§ **Work item**
Rewrite the data from the line that contains "left knee: (151, 514, -10)" through the line that contains "left knee: (952, 503, -2)", replacing "elbow" with "elbow joint" and leaving everything else unchanged. Give only those lines.

§ **Data listing**
-- -- --

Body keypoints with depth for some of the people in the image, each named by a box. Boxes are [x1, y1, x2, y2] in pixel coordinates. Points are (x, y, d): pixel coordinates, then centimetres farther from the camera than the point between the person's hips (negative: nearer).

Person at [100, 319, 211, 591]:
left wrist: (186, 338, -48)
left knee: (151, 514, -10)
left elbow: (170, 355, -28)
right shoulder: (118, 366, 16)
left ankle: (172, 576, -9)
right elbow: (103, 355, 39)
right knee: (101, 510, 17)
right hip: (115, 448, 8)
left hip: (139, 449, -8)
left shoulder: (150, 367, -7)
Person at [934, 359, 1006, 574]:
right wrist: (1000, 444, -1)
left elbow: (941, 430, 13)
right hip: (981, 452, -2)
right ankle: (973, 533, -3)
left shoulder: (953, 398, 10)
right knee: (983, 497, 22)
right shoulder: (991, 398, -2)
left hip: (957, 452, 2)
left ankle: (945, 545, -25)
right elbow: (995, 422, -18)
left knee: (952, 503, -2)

-- -- --

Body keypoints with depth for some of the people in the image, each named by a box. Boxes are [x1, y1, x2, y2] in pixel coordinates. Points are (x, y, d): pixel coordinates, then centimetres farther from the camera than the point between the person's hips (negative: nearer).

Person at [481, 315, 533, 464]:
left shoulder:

-- -- --

§ **Written reply**
left knee: (151, 514, -10)
left elbow joint: (170, 355, -28)
right shoulder: (118, 366, 16)
left ankle: (172, 576, -9)
right elbow joint: (103, 355, 39)
right knee: (101, 510, 17)
right hip: (115, 448, 8)
left hip: (139, 449, -8)
left shoulder: (150, 367, -7)
Person at [934, 359, 1006, 574]:
right wrist: (1000, 444, -1)
left elbow joint: (941, 430, 13)
right hip: (981, 452, -2)
right ankle: (973, 533, -3)
left shoulder: (953, 398, 10)
right knee: (983, 497, 22)
right shoulder: (991, 398, -2)
left hip: (957, 452, 2)
left ankle: (945, 545, -25)
right elbow joint: (995, 422, -18)
left knee: (952, 503, -2)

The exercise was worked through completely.